THE biggest industry in this town at the moment seems to be built around bashing the Australian Taxation Office and their staff. Our daily newspapers have run stories centred on the disallowance by the Taxation Office of claims made by taxpayers for deductions of amounts invested in what are euphemistically called “Tax advantaged Investments”.

Three years ago I wrote in Business News: “I for one, would caution all potential investors to review these investments before making any decision to part with their hard earned money. My experience certainly suggests that these projects have a very short life span and given the choice of investing in one of these projects or paying the tax, I would opt to pay the tax.”

Now the ATO has issued a number of assessments in respect of a large number of projects disallowing the claims that have been made by participants.

This has prompted the creation of all manner of fighting funds and associations to combat the ogre of the ATO.

The question that has eluded me through all of this publicity is whether the investor was aware of the nature of the investment at the time of making it and whether, because of the potentially large tax deduction, the ATO would be prepared to sit back and allow the claims made.

If the investor was not aware of the nature of the investment, then was the adviser who recommended the investment aware of the nature of the project.

Were the tax deductions ever in doubt?

It would have been patently obvious to anyone that claims of the nature being made by the promoters of these arrangements would attract the attention of the ATO.

Business News spoke with Ms Cheryl-Lea Field, Assistant Commissioner, Small Business Section and spokesman on these matters at the ATO here in Perth. Ms Field was happy to place the process of the denial of deductions in the proper context.

“The ATO utilises a process of self-assessment. Under that system, returns as lodged by the taxpayer are accepted on face value,” Ms Field said.

**Brief 1:**
Rewrite the paragraph of the passage on the Australian Taxation Office that begins "THE biggest industry in this town" in two shorter sentences, keeping its main facts.
**Brief 2:**
From the passage on the Australian Taxation Office, quote the part that opens with the words containing "If the investor" and closes with "attention of the ATO.".
**Brief 3:**
Extend the passage on the Australian Taxation Office by continuing it from its final sentence.

Stored records:
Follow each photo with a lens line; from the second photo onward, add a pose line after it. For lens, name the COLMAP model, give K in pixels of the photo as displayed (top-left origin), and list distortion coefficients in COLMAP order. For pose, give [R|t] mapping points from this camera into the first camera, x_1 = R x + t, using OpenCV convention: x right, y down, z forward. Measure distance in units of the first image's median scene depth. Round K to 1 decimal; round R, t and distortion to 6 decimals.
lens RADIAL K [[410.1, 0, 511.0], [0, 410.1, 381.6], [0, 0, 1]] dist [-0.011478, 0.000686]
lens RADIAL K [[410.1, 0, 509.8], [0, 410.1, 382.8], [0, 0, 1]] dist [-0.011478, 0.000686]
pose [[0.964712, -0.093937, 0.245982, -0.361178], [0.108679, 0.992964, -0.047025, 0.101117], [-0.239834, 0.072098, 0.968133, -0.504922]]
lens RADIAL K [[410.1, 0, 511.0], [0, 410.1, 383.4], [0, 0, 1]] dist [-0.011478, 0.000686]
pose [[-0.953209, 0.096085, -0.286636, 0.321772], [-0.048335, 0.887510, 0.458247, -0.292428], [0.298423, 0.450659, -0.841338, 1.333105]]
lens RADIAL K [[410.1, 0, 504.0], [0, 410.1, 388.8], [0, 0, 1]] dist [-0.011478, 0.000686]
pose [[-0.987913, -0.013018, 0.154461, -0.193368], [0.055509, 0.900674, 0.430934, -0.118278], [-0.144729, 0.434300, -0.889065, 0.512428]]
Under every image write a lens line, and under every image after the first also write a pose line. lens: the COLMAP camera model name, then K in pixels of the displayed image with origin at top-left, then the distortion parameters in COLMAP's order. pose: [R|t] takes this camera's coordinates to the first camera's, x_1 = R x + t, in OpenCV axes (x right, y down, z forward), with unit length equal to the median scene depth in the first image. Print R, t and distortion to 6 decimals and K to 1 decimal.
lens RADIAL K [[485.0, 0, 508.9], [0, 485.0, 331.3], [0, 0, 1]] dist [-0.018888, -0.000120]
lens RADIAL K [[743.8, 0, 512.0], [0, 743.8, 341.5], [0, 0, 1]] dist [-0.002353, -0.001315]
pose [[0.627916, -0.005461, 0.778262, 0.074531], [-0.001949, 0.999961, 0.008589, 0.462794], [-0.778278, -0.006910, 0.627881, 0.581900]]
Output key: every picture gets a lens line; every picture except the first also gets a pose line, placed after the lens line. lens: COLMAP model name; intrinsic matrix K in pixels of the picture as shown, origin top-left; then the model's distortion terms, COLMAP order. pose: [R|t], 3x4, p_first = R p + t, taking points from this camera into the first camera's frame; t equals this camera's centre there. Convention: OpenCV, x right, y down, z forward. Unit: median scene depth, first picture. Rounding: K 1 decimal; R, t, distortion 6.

**Your response 1:**
Criticizing the Australian Taxation Office and its staff currently appears to be the town's biggest industry. Daily newspapers have run stories about the Office disallowing taxpayers' deductions for money put into so-called "Tax advantaged Investments."

**Your response 2:**
If the investor was not aware of the nature of the investment, then was the adviser who recommended the investment aware of the nature of the project.

Were the tax deductions ever in doubt?

It would have been patently obvious to anyone that claims of the nature being made by the promoters of these arrangements would attract the attention of the ATO.

**Your response 3:**
“The ATO then has a community obligation to undertake due diligence checks of the assessments that have issued. If the assessments are seen to be wrong then the ATO will issue amended assessments to rectify the error.

“One such error would be the allowance of deductions when they are considered not to be so.”

Under self-assessment, the ATO is allowed to go back four years on normal assessments and six years if they were to apply Part IVA of the Act and consider something to be tax avoidance in nature.

The point that Ms Field was very careful to make was that the ATO has not changed the law to disallow these claims. The normal self-assessment process as outlined above revealed that there were deductions being claimed that were not necessarily allowable. The ATO then fulfilled its community obligations and investigated the cases in more detail.

Having performed a thorough investigation they came to the view that the claims were not allowable. Ms Field emphasised that the decision that was taken to amend the assessments was not taken lightly. The ATO is very confident of its cases and sees that the Courts will uphold their decision.

Of the cases that have been disallowed in the realm of Tax Advantaged Investments, none have had product rulings issued in respect of the projects. The existence of a product ruling does not guarantee the allowance of deductions, anyway.

If there has been a material departure from the information that was provided to the ATO in making their ruling, then the ATO is perfectly at liberty to disallow a claim that had previously been ruled to be allowable.

The supposedly heartless ATO has gone to great lengths to ensure that it has provided support structures for those investors affected by these disallowances. They have provided a telephone assistance service for those taxpayers finding themselves in the position of owing money to the ATO. In addition, they are conducting seminars and field visits to the regional centres of WA such as Kalgoorlie, Bunbury etc to provide face-to-face contact and explanation to investors.

Ms Field did indicate that there had been a considerable amount of misinformation in respect of this whole area. The ATO had been the butt of considerable criticism over the last few months. However, the ATO is confident of its case and will pursue the matters through the court system. Already the Budplan cases are being listed for hearing in June of this year. It is hoped that the other cases will have similar trial dates so as to try and finalise what has been a long running saga.

For those promoters out there who thought that this was purely the problem of the advisers and their clients, be warned, the ATO is looking at the next line of defence. Should there be any suggestion of fraud they will view this with the requisite attention and refer the matters to the appropriate authority for investigation.

In an effort to provide the opportunity for the aggrieved investors to put their side of the story, this columnist made four attempts to contact the lawyer from the relevant firm to discuss their position. Not having had the courtesy of a return phone call leads this columnist to question their ability to represent such a large number of investors adequately.